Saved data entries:
===

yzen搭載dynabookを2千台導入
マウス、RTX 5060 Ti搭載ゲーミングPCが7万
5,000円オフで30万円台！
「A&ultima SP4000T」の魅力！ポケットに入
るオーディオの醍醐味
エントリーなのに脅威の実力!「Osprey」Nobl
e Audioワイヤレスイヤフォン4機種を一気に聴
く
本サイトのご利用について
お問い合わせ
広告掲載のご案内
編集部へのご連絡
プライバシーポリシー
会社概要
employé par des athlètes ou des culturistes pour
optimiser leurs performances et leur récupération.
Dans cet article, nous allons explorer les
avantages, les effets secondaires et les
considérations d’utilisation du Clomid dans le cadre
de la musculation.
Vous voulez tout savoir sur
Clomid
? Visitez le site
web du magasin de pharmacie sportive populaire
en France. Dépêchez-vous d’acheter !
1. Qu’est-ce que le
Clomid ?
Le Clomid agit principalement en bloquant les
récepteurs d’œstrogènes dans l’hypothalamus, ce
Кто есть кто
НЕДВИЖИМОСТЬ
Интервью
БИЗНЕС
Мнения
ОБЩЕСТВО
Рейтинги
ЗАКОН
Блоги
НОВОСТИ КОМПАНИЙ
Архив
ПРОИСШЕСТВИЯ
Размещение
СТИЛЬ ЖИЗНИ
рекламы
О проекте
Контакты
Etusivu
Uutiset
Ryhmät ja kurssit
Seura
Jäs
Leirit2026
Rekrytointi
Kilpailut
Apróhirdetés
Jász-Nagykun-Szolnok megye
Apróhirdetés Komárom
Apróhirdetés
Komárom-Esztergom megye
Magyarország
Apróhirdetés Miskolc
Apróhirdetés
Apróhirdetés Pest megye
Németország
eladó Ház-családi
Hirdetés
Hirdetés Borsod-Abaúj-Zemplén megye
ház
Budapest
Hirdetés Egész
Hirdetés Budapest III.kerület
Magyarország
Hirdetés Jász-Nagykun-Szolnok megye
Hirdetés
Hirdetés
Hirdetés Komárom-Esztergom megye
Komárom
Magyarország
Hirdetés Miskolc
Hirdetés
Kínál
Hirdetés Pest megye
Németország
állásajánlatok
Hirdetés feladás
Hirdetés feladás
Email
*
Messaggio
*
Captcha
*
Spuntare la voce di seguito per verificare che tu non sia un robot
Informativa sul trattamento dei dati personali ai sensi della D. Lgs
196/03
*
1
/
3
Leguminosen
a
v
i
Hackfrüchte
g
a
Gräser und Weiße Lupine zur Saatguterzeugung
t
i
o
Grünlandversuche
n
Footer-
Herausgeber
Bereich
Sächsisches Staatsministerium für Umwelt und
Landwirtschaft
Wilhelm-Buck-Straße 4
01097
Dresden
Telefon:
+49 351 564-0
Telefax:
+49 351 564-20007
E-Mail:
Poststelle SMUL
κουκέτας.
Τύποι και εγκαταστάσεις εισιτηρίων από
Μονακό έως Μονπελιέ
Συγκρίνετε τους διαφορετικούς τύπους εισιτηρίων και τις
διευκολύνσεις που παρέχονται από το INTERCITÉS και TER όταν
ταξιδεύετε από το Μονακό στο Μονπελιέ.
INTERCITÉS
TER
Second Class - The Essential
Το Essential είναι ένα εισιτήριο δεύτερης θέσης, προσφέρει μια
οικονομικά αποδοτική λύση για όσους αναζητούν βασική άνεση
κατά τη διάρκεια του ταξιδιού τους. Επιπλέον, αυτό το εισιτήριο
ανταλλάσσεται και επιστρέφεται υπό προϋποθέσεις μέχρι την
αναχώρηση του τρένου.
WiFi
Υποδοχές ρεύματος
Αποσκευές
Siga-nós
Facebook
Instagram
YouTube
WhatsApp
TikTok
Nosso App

===

TO-DO ITEM —
Copy every row above verbatim, keeping each line and its order unchanged.

ANSWER AREA —
yzen搭載dynabookを2千台導入
マウス、RTX 5060 Ti搭載ゲーミングPCが7万
5,000円オフで30万円台！
「A&ultima SP4000T」の魅力！ポケットに入
るオーディオの醍醐味
エントリーなのに脅威の実力!「Osprey」Nobl
e Audioワイヤレスイヤフォン4機種を一気に聴
く
本サイトのご利用について
お問い合わせ
広告掲載のご案内
編集部へのご連絡
プライバシーポリシー
会社概要
employé par des athlètes ou des culturistes pour
optimiser leurs performances et leur récupération.
Dans cet article, nous allons explorer les
avantages, les effets secondaires et les
considérations d’utilisation du Clomid dans le cadre
de la musculation.
Vous voulez tout savoir sur
Clomid
? Visitez le site
web du magasin de pharmacie sportive populaire
en France. Dépêchez-vous d’acheter !
1. Qu’est-ce que le
Clomid ?
Le Clomid agit principalement en bloquant les
récepteurs d’œstrogènes dans l’hypothalamus, ce
Кто есть кто
НЕДВИЖИМОСТЬ
Интервью
БИЗНЕС
Мнения
ОБЩЕСТВО
Рейтинги
ЗАКОН
Блоги
НОВОСТИ КОМПАНИЙ
Архив
ПРОИСШЕСТВИЯ
Размещение
СТИЛЬ ЖИЗНИ
рекламы
О проекте
Контакты
Etusivu
Uutiset
Ryhmät ja kurssit
Seura
Jäs
Leirit2026
Rekrytointi
Kilpailut
Apróhirdetés
Jász-Nagykun-Szolnok megye
Apróhirdetés Komárom
Apróhirdetés
Komárom-Esztergom megye
Magyarország
Apróhirdetés Miskolc
Apróhirdetés
Apróhirdetés Pest megye
Németország
eladó Ház-családi
Hirdetés
Hirdetés Borsod-Abaúj-Zemplén megye
ház
Budapest
Hirdetés Egész
Hirdetés Budapest III.kerület
Magyarország
Hirdetés Jász-Nagykun-Szolnok megye
Hirdetés
Hirdetés
Hirdetés Komárom-Esztergom megye
Komárom
Magyarország
Hirdetés Miskolc
Hirdetés
Kínál
Hirdetés Pest megye
Németország
állásajánlatok
Hirdetés feladás
Hirdetés feladás
Email
*
Messaggio
*
Captcha
*
Spuntare la voce di seguito per verificare che tu non sia un robot
Informativa sul trattamento dei dati personali ai sensi della D. Lgs
196/03
*
1
/
3
Leguminosen
a
v
i
Hackfrüchte
g
a
Gräser und Weiße Lupine zur Saatguterzeugung
t
i
o
Grünlandversuche
n
Footer-
Herausgeber
Bereich
Sächsisches Staatsministerium für Umwelt und
Landwirtschaft
Wilhelm-Buck-Straße 4
01097
Dresden
Telefon:
+49 351 564-0
Telefax:
+49 351 564-20007
E-Mail:
Poststelle SMUL
κουκέτας.
Τύποι και εγκαταστάσεις εισιτηρίων από
Μονακό έως Μονπελιέ
Συγκρίνετε τους διαφορετικούς τύπους εισιτηρίων και τις
διευκολύνσεις που παρέχονται από το INTERCITÉS και TER όταν
ταξιδεύετε από το Μονακό στο Μονπελιέ.
INTERCITÉS
TER
Second Class - The Essential
Το Essential είναι ένα εισιτήριο δεύτερης θέσης, προσφέρει μια
οικονομικά αποδοτική λύση για όσους αναζητούν βασική άνεση
κατά τη διάρκεια του ταξιδιού τους. Επιπλέον, αυτό το εισιτήριο
ανταλλάσσεται και επιστρέφεται υπό προϋποθέσεις μέχρι την
αναχώρηση του τρένου.
WiFi
Υποδοχές ρεύματος
Αποσκευές
Siga-nós
Facebook
Instagram
YouTube
WhatsApp
TikTok
Nosso App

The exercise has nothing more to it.